Ставцов, глотнувший к этому моменту кофе, чуть не выплеснул его прямо на гардеробщицу. Надо же, интеллигентная женщина – и такие откровения.

– Я утром позвонила подруге, попросила заменить меня. Но ведь знаете как? У каждого своя семья. А тут мой Афанасий… Она поначалу согласилась, а потом перезвонила мне прямо на работу. Говорит, муж не пускает.

Ставцов проглотил кофе, и челюсть его непроизвольно поползла вниз.

– А что, мог пустить? Раньше пускал? – выдавил Ставцов.

У старшего менеджера мелькнула мысль, что все в мире перевернулось, и как это он не разглядел в милой, интеллигентной, бальзаковского возраста женщине такую сексуальную патологию.

– Раньше проблем не было. А теперь подошло время рожать. Просто необходимо, чтобы кто-то находился рядом. А тут еще мама. Старикам всегда кажется, что им уделяют мало внимания. Я, говорю, приеду, но только после работы. А сердце все равно не на месте. Вот и обмишулилась. Никогда со мной такого не бывало… Это не повторится.

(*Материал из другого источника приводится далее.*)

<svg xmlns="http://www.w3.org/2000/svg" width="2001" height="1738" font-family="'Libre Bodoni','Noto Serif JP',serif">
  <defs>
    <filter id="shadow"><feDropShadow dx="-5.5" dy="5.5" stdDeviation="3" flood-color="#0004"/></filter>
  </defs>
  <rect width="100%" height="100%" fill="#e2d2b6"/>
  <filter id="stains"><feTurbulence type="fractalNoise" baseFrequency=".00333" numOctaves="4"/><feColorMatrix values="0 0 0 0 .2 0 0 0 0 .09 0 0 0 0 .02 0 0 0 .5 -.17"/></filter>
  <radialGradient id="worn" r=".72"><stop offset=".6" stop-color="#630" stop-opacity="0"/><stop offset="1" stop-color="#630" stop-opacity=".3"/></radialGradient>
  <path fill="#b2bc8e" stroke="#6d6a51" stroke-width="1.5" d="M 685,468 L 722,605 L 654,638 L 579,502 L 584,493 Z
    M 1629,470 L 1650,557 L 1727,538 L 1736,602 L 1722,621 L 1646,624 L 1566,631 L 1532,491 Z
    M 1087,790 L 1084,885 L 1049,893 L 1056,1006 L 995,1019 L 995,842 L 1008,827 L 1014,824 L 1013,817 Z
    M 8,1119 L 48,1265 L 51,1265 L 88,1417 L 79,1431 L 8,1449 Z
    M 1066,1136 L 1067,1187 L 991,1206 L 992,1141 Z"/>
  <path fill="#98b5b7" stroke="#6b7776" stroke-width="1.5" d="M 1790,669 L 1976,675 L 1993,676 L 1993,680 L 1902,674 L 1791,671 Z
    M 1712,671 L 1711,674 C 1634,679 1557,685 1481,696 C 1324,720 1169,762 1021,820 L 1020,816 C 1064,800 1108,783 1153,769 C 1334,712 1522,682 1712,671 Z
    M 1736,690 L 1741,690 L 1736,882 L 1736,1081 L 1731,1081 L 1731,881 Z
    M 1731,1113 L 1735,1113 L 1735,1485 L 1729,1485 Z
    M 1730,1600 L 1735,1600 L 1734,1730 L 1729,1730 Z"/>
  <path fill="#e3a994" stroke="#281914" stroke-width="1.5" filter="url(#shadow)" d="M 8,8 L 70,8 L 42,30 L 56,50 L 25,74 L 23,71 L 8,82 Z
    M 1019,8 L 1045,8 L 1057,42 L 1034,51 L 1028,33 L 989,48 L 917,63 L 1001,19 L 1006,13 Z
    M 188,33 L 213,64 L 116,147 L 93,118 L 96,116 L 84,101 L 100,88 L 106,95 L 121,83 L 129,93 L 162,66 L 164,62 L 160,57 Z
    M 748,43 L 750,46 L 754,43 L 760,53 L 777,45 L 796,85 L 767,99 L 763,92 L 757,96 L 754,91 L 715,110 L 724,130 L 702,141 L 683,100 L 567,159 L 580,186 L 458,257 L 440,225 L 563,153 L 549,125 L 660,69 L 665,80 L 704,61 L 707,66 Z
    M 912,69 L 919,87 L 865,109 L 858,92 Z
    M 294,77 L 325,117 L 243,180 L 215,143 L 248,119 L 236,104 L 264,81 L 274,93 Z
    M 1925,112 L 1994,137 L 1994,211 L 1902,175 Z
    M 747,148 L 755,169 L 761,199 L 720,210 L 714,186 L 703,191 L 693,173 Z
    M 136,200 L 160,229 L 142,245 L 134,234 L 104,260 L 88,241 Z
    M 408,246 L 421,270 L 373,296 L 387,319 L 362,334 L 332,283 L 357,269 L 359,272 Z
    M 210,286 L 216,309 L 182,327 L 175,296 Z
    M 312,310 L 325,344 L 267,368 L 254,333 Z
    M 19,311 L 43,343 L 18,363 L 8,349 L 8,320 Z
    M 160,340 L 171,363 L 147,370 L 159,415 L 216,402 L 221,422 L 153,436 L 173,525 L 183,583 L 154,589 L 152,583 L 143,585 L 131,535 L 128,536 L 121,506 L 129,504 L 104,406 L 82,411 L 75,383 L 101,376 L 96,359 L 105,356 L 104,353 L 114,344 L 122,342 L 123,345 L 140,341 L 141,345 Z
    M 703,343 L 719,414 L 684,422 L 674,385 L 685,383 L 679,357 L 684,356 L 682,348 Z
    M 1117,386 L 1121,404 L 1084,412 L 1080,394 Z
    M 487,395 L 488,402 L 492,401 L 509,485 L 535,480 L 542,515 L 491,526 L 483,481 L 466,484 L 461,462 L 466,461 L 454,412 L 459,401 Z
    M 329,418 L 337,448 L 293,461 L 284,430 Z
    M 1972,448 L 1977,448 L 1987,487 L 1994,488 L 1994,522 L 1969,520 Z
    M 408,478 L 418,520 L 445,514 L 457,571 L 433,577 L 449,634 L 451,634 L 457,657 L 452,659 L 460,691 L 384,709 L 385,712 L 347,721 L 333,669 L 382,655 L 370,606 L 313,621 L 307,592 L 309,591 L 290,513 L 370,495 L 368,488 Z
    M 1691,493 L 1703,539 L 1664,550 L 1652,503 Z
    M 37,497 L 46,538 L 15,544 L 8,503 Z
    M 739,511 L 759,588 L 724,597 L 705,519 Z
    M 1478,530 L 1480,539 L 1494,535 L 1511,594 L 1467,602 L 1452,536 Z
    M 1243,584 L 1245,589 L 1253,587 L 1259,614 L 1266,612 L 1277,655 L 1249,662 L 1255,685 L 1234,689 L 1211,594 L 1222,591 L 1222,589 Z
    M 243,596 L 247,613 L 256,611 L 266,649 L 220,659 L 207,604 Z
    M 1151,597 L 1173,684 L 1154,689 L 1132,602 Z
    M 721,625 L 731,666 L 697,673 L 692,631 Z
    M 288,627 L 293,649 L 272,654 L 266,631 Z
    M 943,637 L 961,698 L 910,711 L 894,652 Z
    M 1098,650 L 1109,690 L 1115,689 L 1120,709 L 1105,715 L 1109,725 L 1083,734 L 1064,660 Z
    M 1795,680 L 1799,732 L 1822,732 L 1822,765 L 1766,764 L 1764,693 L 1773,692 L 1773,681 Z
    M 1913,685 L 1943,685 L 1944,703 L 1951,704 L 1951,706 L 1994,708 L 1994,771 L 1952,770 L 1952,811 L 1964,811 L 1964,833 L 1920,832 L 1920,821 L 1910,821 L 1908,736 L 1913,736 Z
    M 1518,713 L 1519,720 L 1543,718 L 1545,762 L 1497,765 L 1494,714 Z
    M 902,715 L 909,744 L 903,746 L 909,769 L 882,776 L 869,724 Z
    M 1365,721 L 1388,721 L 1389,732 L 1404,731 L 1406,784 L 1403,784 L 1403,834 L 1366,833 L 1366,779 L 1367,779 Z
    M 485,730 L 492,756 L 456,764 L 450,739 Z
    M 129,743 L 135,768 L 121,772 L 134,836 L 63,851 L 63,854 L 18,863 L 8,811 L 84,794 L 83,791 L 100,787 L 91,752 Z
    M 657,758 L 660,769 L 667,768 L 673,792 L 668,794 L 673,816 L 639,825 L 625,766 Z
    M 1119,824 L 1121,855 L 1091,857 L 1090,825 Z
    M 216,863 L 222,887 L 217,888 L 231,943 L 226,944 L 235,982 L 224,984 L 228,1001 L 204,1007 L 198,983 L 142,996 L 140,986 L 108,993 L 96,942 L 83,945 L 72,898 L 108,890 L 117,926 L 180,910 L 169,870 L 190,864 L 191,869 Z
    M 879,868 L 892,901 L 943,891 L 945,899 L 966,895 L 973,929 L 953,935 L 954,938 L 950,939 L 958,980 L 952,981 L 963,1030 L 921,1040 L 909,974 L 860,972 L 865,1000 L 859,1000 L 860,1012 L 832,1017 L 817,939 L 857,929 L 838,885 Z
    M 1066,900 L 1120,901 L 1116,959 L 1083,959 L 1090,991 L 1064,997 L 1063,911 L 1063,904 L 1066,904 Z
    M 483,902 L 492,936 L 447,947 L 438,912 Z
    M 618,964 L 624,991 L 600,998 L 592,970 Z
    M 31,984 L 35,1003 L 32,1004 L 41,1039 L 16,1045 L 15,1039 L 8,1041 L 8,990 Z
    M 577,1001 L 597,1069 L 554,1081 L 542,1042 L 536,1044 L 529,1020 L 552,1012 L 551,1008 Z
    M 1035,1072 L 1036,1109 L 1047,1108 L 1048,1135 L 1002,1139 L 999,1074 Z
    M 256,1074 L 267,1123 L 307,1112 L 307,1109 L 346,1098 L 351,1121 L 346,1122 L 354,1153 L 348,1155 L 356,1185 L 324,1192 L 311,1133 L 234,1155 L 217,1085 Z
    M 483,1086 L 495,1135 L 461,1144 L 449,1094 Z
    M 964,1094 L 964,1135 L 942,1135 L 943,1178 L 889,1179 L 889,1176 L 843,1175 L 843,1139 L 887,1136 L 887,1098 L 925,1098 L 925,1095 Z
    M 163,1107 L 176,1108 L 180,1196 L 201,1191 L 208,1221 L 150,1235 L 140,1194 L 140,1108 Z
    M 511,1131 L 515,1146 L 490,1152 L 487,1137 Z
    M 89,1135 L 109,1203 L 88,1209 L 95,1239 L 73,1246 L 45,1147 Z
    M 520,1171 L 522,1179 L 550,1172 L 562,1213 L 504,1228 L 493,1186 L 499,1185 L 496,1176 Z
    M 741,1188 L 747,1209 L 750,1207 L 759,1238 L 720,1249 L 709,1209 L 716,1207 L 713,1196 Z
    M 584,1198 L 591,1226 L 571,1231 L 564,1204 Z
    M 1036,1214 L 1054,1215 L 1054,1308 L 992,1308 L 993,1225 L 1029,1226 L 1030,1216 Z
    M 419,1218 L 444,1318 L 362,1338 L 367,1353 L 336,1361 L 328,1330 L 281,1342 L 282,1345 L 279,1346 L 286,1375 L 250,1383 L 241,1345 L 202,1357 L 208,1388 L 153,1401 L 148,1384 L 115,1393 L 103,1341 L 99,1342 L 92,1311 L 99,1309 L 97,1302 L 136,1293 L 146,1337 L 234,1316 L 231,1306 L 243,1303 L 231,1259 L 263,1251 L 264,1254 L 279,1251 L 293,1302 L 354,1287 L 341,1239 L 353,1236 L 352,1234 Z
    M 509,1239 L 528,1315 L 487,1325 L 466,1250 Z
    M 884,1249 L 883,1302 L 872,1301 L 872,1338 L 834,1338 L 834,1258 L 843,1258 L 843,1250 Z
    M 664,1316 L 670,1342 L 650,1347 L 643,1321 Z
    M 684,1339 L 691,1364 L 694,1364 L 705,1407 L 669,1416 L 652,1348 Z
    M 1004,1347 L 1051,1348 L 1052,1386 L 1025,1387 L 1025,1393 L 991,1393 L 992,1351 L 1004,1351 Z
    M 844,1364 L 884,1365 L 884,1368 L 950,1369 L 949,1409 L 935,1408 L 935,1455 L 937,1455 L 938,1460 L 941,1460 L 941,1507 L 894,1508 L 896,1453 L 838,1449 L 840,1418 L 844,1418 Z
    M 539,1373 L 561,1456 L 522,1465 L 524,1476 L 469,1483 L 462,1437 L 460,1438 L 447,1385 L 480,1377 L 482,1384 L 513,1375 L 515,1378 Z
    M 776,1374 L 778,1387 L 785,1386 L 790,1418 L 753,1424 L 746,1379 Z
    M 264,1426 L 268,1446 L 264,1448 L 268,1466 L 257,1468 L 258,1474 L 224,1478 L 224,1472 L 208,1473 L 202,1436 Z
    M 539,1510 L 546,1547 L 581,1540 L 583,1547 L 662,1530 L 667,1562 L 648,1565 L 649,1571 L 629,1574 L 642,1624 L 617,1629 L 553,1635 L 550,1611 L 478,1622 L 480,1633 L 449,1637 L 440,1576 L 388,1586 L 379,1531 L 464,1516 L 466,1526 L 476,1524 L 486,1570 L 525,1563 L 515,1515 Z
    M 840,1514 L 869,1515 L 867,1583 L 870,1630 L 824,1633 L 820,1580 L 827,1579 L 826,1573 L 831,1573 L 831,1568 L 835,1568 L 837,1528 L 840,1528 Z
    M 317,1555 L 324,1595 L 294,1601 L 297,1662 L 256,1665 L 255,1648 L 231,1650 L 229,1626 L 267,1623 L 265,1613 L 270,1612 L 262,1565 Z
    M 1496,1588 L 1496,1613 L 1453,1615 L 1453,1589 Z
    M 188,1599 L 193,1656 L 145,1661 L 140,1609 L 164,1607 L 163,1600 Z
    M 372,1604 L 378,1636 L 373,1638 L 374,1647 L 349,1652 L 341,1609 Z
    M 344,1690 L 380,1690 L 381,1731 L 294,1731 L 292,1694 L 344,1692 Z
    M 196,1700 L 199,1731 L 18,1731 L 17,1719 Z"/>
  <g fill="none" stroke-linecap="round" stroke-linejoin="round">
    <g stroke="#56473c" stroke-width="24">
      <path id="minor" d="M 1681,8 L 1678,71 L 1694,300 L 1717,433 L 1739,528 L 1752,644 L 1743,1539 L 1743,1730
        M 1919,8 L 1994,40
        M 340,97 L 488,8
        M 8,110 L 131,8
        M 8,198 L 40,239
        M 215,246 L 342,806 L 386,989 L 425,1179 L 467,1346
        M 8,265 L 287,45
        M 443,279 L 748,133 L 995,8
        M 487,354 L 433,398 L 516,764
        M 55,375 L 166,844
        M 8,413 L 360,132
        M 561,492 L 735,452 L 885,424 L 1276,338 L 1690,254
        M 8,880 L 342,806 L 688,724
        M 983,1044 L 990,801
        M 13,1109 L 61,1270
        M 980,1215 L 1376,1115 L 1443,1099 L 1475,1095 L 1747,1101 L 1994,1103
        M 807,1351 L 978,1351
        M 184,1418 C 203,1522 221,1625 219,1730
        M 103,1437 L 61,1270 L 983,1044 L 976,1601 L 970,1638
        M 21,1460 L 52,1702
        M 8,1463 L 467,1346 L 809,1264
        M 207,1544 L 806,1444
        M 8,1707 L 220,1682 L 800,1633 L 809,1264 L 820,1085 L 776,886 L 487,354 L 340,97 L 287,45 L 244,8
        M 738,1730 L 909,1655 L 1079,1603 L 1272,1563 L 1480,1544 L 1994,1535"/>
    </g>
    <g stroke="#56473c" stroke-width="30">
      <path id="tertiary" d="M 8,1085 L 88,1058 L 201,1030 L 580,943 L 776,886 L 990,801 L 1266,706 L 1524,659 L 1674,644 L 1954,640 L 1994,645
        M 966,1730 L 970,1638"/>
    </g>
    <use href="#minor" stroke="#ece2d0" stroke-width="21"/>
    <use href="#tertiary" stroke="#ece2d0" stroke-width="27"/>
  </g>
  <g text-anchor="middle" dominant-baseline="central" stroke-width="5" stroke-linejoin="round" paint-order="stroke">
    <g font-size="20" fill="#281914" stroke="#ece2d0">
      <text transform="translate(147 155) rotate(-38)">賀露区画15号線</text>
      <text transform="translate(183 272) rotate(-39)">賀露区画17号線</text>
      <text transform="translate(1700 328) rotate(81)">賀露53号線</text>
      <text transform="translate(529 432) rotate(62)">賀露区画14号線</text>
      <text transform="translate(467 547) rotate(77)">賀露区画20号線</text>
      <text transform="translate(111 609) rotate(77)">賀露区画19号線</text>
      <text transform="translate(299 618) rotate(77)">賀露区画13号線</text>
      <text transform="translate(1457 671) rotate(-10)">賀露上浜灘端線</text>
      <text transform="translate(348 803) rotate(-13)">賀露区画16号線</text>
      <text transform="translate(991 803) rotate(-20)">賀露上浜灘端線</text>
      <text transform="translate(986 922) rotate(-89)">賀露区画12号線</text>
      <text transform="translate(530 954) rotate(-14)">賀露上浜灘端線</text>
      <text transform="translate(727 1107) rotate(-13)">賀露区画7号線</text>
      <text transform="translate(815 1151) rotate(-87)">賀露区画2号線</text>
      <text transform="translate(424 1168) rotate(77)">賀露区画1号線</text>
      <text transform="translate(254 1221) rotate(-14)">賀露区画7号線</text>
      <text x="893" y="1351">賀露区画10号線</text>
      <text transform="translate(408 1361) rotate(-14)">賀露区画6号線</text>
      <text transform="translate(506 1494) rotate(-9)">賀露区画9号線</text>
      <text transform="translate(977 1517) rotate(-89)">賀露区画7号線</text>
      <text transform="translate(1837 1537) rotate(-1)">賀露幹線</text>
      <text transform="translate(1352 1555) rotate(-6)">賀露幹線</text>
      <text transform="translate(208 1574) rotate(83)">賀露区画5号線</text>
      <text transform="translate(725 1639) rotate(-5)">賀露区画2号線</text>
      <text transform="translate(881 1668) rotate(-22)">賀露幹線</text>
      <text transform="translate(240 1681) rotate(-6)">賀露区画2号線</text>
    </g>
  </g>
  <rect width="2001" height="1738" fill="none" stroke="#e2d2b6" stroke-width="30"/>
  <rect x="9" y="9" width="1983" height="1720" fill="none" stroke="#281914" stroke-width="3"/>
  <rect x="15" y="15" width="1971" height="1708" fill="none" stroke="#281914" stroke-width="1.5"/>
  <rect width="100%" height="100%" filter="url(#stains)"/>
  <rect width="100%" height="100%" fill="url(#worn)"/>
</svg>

– Как – рожать? Афанасий – женщина?

– Кошка. Мне ее продали за мальчика, а он оказался девочкой. Переименовывать поздно. Привыкла.

– М-да… – вздохнул облегченно Ставцов. – Это меняет дело. Рожать… – хмыкнул он. – Окот это называется. Окот. Я, извините, не сразу понял. Черт-те что подумал…

– Что подумали? – изумилась Вера Михайловна и на секунду задумалась сама, а когда поняла, о чем мог подумать старший менеджер, зарделась, как девочка.

Ставцов вскочил со своего места и заметался по небольшому кабинету.

– Ничего я не подумал. Ни-че-го! Успокойтесь. Вот выпейте.

Воды под рукой не было, и он плеснул в стакан немного виски. Вера Михайловна в жизни не пила ничего крепче «Улыбки». Она предпочитала сладкие вина. Иногда позволяла себе рюмочку «Черри Херинга». Потому у нее сразу выступили слезы на глазах.